Nunca fumei maconha, jamais fumei tabaco. Também nunca cheirei cocaína ou qualquer outro pó entorpecente ou “expansor da consciência”, como diz o Gilberto Gil. Não por moralismo, mas por não gostar de fumaça em pulmão e por ter medo de ter um treco. Bebo vinho, mas não mais como há dez, quinze anos: o que já era pouco agora é pouquíssimo. Sou um imperfeito careta.
Não é que tenha crescido em uma bolha de caretice. O que essa moçada faz hoje, achando que está rompendo barreiras, os meus colegas de Colégio Equipe, em São Paulo, faziam em triplo nos anos 1970.
Durante a ditadura militar, no reduto escolar de filhos da esquerda, todas as formas de expressão e de autodestruição eram livres, das drogas ao sexo. Até se podia se discordar da esquerda, veja só o que é experiência-limite, sem medo de ser patrulhado. Sou um imperfeito careta de direita que viveu tranquilamente em meio ao desbunde.
É desta posição existencial, portanto, que assisto ao debate sobre a descriminalização do porte de maconha pelo STF, em quantidade a ser definida também pelo tribunal.
O argumento de que tem pobre indo para as masmorras brasileiras por ser usuário de maconha me parece frágil. Pobre vai para a cadeia porque é pobre. Se definirem que um cidadão pode ter consigo até 60 gramas de maconha, a polícia dará um jeito de dizer que o pobre estava com 70 gramas e vai colocá-lo em cana do mesmo jeito, na condição de traficante.
De qualquer forma, deve ter muito pouco pobre indo para a cadeia por causa de maconha. Por onde quer que se ande, você sente o cheiro de maconha e vê gente rica e pobre fumando baseado na rua, na praia, em jogo de futebol, em show e até em porta de missa, sem ser incomodada pela polícia — o mundo é dos maconheiros.
No julgamento sobre o tema no STF, fico com Luiz Fux, com quem divido o vício por belas mulheres. Fico na parte em que ele diz que não é papel do tribunal descriminalizar porte de maconha. É papel do parlamento.
“Não se pode desconsiderar as críticas em vozes mais ou menos nítidas e intensas de que o Poder Judiciário estaria se ocupando de atribuições próprias dos canais de legítima expressão da vontade popular”, afirmou Luiz Fux. E ele acrescentou:
“Nós não somos juízes eleitos. O Brasil não tem governo de juízes e é por isso que se afirma e se critica, com vozes intensas, o denominado ativismo judicial. Quando se acusa o Judiciário de se introjetar nas searas dos demais Poderes, isso para o Judiciário é uma preocupação cara e muito expressiva. Nós assistimos cotidianamente ao Poder Judiciário sendo listado a decidir questões para as quais não dispõe de capacidade institucional.”
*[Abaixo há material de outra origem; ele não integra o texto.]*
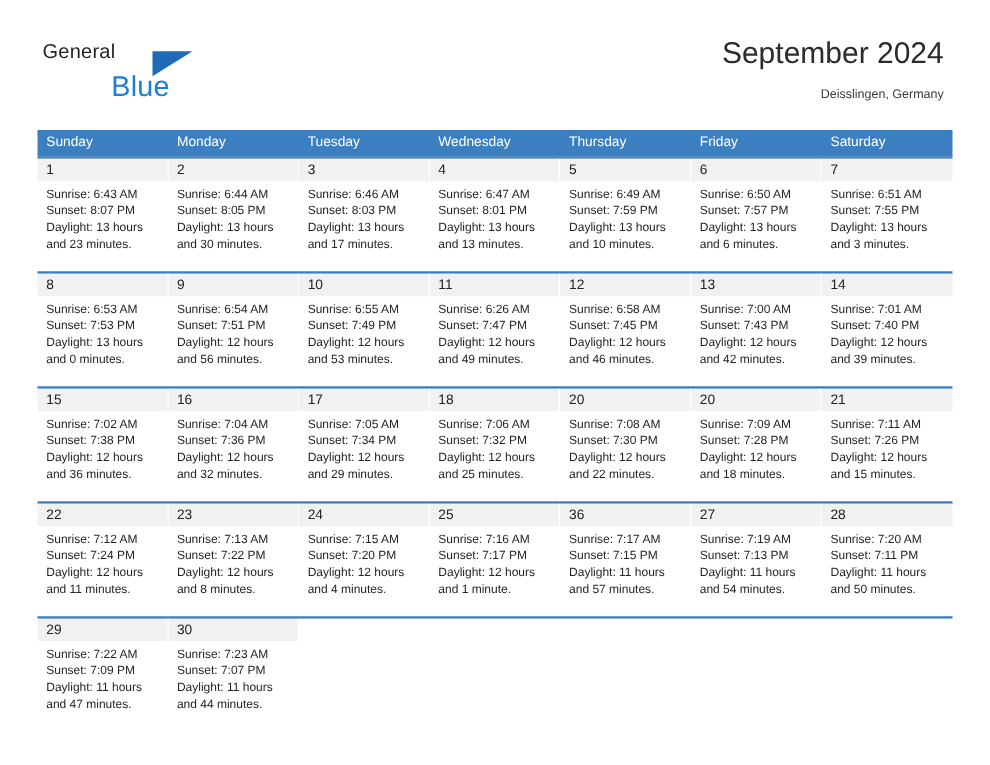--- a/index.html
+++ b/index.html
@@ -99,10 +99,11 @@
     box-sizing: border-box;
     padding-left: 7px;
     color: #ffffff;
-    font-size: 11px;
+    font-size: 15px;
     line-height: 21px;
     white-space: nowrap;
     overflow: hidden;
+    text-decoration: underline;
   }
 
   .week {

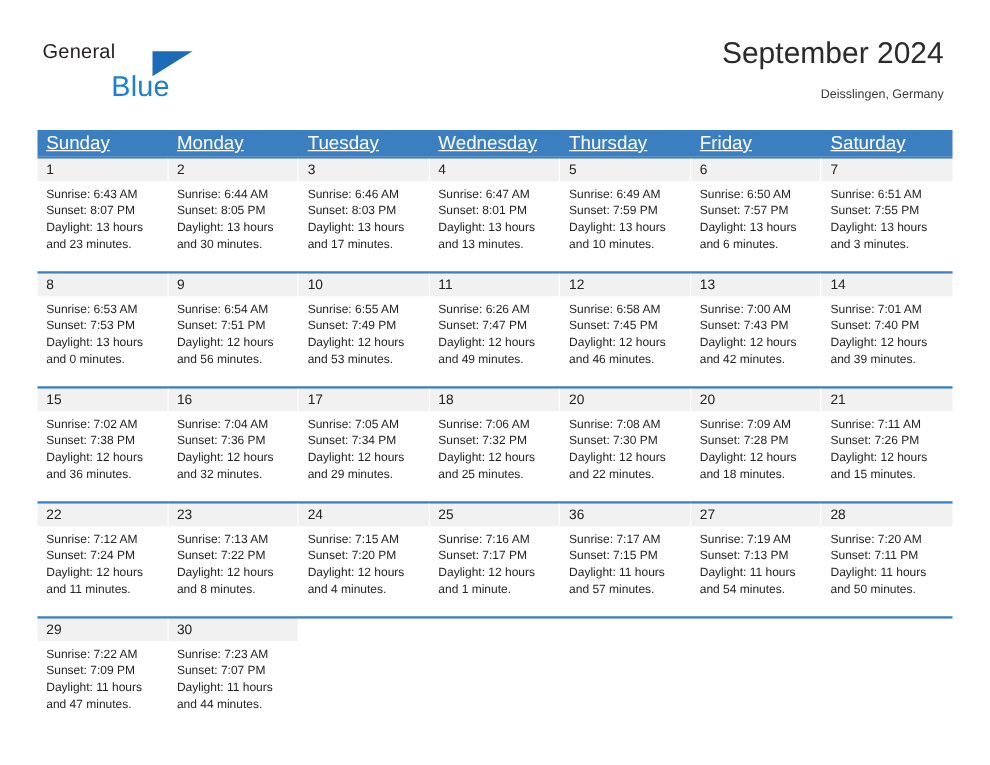--- a/index.html
+++ b/index.html
@@ -184,8 +184,8 @@
         <div class="dow">Tuesday</div>
         <div class="dow">Wednesday</div>
         <div class="dow">Thursday</div>
+        <div class="dow">Saturday</div>
         <div class="dow">Friday</div>
-        <div class="dow">Saturday</div>
       </div>
     <div id="weeks-container">
         <div class="week">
Por fim, o ministro disse:
“Sempre digo: nós não temos que fazer pesquisa de opinião pública. Nós temos que aferir o sentimento constitucional do povo. Quanto mais as nossas decisões se aproximam do sentimento — não é opinião passageira — do sentimento constitucional do povo, mais efetividade terão as nossas decisões e as direções que as nossas soluções indicam. Essa prática tem exposto o Poder Judiciário, em especial o STF, ao protagonismo deletério, corroendo a credibilidade dos tribunais quando decidem questões permeadas por desacordos morais que deveriam ser decididas na arena política. É lá que tem que ser decidido, é lá que se tem que pagar o preço social. Não é que nós tenhamos receio, mas temos que ter deferência porque num estado democrático a instância maior é o parlamento.”
Luiz Fux está coberto de razão. Faço um adendo: o STF pode até ser provocado a se pronunciar, como vem sendo, mas o tribunal poderia rejeitar as provocações e dizer que não tem nada a ver com os diferentes assuntos que são da competência do Legislativo. Se aceita, é porque quer ter protagonismo, como se lhe coubesse suprir as “falhas” dos demais poderes. Usa do pretexto de que deputados e senadores não estariam cumprindo com o que manda a Constituição e arroga-se a função de legislar no lugar deles.
O poder político é o baseado do STF, e isso dopa a democracia brasileira.